[[ MATERIAL SUPPLIED open ]]
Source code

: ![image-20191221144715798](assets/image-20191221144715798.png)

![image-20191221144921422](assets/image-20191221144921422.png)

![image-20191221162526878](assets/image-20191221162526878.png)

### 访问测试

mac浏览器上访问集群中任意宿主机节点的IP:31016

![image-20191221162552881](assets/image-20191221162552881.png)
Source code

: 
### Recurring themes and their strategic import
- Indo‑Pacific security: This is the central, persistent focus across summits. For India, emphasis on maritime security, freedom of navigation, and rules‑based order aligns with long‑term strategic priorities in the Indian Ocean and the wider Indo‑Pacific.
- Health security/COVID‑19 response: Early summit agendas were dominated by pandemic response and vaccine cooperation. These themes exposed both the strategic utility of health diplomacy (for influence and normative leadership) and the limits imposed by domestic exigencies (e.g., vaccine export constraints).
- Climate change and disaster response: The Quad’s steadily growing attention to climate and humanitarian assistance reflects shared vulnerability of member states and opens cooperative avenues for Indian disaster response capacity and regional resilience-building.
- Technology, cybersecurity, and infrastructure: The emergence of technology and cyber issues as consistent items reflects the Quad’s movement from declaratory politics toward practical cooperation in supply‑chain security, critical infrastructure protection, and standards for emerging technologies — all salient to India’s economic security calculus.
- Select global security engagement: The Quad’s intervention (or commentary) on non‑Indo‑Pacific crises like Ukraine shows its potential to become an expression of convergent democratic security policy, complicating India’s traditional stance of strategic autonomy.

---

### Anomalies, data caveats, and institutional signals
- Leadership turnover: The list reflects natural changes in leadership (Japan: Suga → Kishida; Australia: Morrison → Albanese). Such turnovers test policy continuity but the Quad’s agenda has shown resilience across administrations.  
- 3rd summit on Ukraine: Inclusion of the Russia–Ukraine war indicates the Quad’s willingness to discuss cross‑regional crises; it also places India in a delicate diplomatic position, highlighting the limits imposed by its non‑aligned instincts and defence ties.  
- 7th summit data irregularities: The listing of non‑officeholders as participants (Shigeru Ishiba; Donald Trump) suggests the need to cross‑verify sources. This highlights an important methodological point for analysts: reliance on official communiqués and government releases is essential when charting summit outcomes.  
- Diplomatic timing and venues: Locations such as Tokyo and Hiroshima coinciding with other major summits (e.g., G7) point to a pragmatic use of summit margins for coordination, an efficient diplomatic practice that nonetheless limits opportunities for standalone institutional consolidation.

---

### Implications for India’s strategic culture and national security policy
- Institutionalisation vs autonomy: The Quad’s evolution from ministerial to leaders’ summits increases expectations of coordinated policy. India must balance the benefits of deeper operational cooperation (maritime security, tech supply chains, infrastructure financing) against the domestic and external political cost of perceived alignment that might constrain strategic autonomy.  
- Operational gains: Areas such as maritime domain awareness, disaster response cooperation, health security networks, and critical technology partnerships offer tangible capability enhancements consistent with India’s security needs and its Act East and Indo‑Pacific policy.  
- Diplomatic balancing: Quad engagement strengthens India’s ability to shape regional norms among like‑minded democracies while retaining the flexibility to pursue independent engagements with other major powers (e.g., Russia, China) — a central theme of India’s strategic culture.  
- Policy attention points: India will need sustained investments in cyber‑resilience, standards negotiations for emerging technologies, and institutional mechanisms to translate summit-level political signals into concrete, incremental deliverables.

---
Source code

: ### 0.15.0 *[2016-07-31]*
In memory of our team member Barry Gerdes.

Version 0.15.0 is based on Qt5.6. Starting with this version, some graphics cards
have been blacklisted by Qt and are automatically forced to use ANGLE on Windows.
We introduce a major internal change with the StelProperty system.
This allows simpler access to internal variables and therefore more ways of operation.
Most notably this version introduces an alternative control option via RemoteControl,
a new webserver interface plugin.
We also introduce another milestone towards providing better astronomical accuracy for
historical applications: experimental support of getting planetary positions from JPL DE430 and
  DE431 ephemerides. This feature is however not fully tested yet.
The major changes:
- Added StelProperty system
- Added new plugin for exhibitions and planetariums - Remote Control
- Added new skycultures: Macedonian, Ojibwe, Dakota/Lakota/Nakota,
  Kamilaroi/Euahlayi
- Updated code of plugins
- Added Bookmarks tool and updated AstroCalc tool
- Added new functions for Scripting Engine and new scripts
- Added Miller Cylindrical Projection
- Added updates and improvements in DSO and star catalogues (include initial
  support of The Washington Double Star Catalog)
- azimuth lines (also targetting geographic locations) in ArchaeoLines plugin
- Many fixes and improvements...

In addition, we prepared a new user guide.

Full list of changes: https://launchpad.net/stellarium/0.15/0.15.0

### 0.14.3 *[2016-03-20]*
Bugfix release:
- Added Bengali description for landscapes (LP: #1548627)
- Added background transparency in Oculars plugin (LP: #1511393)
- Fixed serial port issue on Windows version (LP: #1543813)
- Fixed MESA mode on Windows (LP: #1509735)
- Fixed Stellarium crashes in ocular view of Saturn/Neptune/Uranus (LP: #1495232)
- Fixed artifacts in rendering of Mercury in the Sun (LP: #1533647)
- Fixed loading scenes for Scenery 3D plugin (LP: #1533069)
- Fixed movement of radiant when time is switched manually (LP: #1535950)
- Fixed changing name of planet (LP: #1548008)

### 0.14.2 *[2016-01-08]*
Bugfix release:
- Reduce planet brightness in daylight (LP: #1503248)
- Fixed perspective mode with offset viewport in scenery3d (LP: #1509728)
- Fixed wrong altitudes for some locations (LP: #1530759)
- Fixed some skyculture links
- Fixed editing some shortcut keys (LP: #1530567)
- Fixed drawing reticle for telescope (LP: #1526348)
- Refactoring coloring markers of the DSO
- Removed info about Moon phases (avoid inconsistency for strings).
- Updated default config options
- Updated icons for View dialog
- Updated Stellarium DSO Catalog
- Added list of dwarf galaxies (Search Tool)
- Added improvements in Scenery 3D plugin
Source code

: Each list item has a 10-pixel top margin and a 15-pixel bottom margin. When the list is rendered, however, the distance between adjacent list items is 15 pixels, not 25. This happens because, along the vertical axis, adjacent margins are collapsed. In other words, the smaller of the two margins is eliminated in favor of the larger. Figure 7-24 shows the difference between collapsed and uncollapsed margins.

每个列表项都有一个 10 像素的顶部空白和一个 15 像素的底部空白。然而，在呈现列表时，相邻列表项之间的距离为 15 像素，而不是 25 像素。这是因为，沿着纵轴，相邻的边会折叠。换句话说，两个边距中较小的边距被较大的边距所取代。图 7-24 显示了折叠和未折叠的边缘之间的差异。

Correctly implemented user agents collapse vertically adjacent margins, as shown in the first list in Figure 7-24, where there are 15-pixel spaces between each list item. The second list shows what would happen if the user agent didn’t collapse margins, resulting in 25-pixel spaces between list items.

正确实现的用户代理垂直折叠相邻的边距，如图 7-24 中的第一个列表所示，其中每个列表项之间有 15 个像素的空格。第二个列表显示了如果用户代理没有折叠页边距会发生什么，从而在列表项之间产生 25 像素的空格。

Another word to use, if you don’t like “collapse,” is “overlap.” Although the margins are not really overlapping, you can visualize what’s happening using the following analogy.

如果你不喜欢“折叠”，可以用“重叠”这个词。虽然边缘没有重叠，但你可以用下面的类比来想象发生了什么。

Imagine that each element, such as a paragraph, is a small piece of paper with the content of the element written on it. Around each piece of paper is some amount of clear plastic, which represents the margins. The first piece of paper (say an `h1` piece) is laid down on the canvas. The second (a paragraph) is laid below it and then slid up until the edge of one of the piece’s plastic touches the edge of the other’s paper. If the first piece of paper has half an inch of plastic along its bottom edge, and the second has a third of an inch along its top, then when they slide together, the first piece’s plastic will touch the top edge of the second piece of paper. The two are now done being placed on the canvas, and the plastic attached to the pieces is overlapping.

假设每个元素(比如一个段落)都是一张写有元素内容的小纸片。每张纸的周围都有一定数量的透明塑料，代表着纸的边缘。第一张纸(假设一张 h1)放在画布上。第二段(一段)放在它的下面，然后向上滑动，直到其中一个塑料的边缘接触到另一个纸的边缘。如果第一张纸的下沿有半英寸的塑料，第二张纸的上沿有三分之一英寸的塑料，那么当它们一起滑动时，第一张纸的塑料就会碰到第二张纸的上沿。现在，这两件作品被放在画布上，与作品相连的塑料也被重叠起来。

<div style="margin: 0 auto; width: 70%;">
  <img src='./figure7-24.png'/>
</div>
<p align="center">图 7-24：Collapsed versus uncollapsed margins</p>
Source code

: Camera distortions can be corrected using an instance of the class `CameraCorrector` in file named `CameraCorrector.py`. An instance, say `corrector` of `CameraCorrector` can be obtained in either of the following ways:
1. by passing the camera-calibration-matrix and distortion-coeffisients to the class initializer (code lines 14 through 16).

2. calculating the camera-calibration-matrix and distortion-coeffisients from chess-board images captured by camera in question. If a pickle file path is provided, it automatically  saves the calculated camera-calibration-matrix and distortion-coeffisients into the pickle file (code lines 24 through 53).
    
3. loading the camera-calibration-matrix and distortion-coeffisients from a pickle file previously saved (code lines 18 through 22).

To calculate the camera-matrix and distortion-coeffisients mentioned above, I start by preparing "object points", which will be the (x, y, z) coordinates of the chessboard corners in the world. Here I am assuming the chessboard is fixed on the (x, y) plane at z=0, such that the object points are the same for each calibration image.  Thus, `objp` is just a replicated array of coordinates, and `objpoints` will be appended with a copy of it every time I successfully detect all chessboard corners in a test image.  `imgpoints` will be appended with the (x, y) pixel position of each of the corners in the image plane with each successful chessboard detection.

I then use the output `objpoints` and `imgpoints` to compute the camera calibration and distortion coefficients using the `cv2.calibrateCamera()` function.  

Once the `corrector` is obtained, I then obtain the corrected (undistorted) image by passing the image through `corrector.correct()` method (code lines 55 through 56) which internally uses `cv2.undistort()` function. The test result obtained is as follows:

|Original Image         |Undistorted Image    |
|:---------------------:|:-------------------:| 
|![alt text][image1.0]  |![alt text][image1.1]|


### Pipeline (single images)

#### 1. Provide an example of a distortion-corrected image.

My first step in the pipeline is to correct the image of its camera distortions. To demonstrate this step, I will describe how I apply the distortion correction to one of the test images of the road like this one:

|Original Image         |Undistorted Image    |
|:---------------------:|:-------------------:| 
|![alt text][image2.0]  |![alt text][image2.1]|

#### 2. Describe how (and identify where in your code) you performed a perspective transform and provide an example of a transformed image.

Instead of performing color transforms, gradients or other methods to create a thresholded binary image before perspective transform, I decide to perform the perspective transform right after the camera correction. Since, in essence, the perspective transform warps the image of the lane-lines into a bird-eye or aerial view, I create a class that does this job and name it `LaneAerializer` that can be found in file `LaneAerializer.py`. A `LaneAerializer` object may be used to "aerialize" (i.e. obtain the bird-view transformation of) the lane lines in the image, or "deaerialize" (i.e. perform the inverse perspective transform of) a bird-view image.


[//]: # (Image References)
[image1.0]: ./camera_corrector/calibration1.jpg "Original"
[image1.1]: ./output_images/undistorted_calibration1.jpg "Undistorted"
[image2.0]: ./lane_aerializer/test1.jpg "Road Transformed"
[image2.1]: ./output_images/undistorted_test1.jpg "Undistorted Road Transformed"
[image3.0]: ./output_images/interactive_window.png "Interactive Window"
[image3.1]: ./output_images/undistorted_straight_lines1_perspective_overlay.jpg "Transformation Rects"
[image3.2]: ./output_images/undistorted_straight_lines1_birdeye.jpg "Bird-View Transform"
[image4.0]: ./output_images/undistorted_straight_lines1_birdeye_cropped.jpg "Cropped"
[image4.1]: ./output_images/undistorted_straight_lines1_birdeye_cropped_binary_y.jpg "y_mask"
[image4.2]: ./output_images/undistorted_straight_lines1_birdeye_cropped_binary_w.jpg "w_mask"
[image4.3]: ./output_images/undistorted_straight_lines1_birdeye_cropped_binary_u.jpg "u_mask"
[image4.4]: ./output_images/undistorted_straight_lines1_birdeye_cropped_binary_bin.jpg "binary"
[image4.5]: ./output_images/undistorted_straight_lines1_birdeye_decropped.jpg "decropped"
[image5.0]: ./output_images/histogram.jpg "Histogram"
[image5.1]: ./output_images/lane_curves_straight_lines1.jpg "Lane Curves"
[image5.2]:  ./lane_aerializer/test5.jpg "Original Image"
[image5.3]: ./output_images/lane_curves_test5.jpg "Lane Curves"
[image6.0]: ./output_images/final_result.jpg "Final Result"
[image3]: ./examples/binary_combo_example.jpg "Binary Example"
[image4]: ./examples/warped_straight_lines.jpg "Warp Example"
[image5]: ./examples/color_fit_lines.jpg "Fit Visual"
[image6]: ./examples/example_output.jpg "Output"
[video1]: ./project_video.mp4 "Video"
[[ MATERIAL SUPPLIED closed ]]
## TASK BRIEF
Starting from the data above, filter for lines with "support" and copy each one.

## TASK SOLUTION
historical applications: experimental support of getting planetary positions from JPL DE430 and
  support of The Washington Double Star Catalog)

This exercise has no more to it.